◆ Extracted material
=-=-=
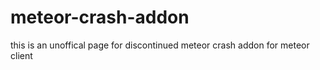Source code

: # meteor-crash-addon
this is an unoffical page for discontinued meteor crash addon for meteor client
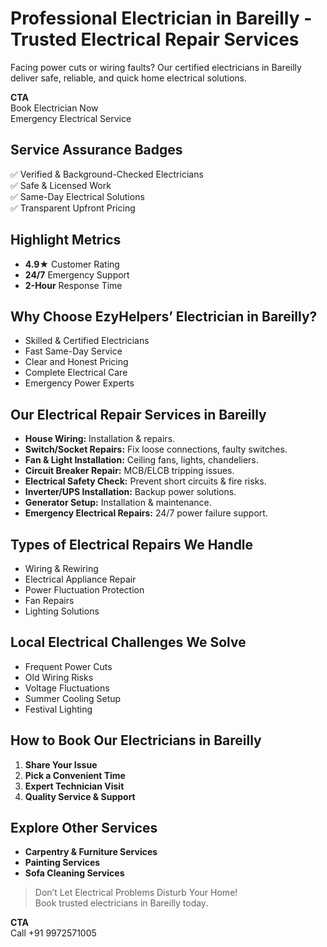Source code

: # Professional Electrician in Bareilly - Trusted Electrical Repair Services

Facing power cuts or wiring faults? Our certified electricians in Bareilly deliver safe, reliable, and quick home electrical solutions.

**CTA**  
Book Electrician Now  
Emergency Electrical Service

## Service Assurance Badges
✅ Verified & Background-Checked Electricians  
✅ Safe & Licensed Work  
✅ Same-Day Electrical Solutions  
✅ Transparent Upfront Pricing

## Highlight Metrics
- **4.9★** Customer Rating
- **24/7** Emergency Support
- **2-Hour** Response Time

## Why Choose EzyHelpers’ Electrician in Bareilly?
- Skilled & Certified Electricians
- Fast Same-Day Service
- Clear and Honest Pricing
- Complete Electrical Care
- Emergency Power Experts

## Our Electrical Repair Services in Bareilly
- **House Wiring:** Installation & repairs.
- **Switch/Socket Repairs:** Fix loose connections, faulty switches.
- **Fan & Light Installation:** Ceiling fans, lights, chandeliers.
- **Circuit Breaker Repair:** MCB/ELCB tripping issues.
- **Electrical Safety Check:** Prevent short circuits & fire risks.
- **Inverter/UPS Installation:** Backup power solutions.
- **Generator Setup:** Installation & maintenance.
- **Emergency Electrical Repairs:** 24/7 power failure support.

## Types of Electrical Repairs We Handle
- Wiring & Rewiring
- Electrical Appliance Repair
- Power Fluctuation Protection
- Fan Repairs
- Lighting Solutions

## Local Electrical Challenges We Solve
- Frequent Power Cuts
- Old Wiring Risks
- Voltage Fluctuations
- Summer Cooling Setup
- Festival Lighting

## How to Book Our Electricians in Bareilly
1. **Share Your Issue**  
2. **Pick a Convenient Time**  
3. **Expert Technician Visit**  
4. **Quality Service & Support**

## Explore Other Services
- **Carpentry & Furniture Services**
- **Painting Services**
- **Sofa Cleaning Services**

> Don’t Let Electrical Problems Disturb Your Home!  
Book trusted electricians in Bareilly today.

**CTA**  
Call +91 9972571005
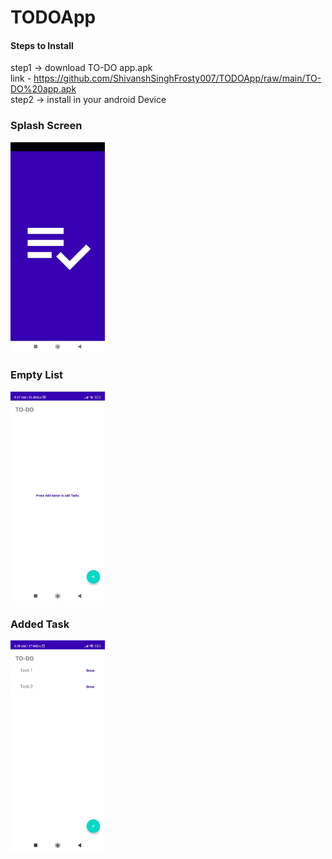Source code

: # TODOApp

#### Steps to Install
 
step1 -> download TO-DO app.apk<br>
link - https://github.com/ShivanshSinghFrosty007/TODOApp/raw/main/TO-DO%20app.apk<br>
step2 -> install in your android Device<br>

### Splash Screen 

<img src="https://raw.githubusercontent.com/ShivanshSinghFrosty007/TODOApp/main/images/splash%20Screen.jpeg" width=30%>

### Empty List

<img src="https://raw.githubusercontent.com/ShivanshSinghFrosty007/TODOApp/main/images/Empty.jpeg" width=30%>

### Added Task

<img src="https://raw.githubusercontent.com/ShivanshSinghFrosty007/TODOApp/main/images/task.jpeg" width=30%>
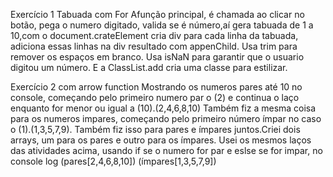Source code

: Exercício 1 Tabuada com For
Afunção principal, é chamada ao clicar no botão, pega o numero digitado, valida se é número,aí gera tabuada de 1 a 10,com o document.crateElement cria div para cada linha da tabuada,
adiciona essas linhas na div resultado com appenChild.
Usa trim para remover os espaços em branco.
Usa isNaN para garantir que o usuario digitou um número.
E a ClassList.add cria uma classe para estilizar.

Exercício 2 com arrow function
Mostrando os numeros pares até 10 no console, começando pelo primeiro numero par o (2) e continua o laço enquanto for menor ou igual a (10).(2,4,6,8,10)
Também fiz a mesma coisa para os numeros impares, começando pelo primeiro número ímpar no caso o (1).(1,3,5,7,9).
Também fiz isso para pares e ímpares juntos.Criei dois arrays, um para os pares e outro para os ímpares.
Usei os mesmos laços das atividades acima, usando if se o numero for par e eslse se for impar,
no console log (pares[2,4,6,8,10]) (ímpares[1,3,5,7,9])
=-=-=
◆ Assignment
Scan the listing above, and wherever a line holds the word "Lighting", copy it.

◆ Answer to the exercise
- Lighting Solutions
- Festival Lighting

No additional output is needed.